Diabetes UK said it was designed to prompt conversation between clinicians and those who may be feeling anxious about their condition and future wellbeing.
“This focus on psychological wellbeing can help a person manage their condition”
Research suggests depression may be twice as common in people with diabetes yet a survey by Diabetes UK found less than one in four have access to appropriate emotional and psychological support.
Depression may be trigged by being newly diagnosed with diabetes, the daily responsibility of managing the condition and fear of complications caused by diabetes such as blindness and amputation, said the charity.
The one-page mood tool – called the Diabetes and Mood Information Prescription – helps nurses and others get people talking about how they feel, how best to manage their diabetes and practical ways to feel more positive about living with the condition.
It includes a description of the key signs of anxiety or depression for clinicians to look out for.
“Mood information prescriptions are breaking down the barriers”
Dr Paul Newman, who sits on Diabetes UK’s council of healthcare professionals, is among those who tested the tool during a pilot phase.
He said he had found it to be a useful way of guiding conversations about emotional issues – the type of conversations some healthcare professionals can find tricky.
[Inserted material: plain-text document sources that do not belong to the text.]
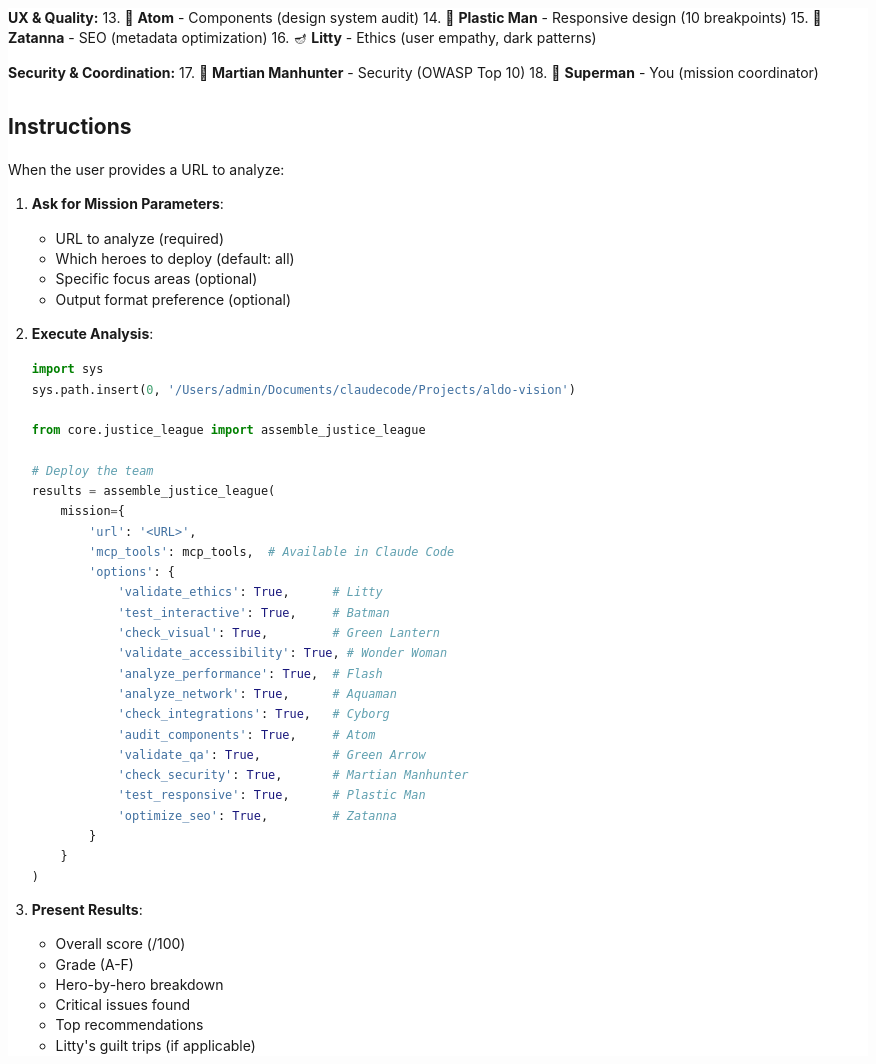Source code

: **UX & Quality:**
13. 🔬 **Atom** - Components (design system audit)
14. 🤸 **Plastic Man** - Responsive design (10 breakpoints)
15. 🎩 **Zatanna** - SEO (metadata optimization)
16. 🪔 **Litty** - Ethics (user empathy, dark patterns)

**Security & Coordination:**
17. 🧠 **Martian Manhunter** - Security (OWASP Top 10)
18. 🦸 **Superman** - You (mission coordinator)

## Instructions

When the user provides a URL to analyze:

1. **Ask for Mission Parameters**:
   - URL to analyze (required)
   - Which heroes to deploy (default: all)
   - Specific focus areas (optional)
   - Output format preference (optional)

2. **Execute Analysis**:
   ```python
   import sys
   sys.path.insert(0, '/Users/admin/Documents/claudecode/Projects/aldo-vision')

   from core.justice_league import assemble_justice_league

   # Deploy the team
   results = assemble_justice_league(
       mission={
           'url': '<URL>',
           'mcp_tools': mcp_tools,  # Available in Claude Code
           'options': {
               'validate_ethics': True,      # Litty
               'test_interactive': True,     # Batman
               'check_visual': True,         # Green Lantern
               'validate_accessibility': True, # Wonder Woman
               'analyze_performance': True,  # Flash
               'analyze_network': True,      # Aquaman
               'check_integrations': True,   # Cyborg
               'audit_components': True,     # Atom
               'validate_qa': True,          # Green Arrow
               'check_security': True,       # Martian Manhunter
               'test_responsive': True,      # Plastic Man
               'optimize_seo': True,         # Zatanna
           }
       }
   )
   ```

3. **Present Results**:
   - Overall score (/100)
   - Grade (A-F)
   - Hero-by-hero breakdown
   - Critical issues found
   - Top recommendations
   - Litty's guilt trips (if applicable)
“Mood information prescriptions are breaking down the barriers and acting as a very effective conduit in allowing patients to discuss their feelings,” he said. “This is leading to treatment of their low mood, often for the first time.”
Diabetes UK senior healthcare engagement officer Louise Cripps said the tool should help healthcare professional provide psychological support that was “vital for many people living with diabetes”.
“We want this tool to initiate a conversation about emotions and encourage a person with diabetes to think about what they can do to improve their mood,” she said.
She added: “Initiating such conversations can be difficult but this focus on psychological wellbeing can help a person manage their condition, minimise their risk of developing serious complications and can lead to better clinical outcomes for their diabetes.”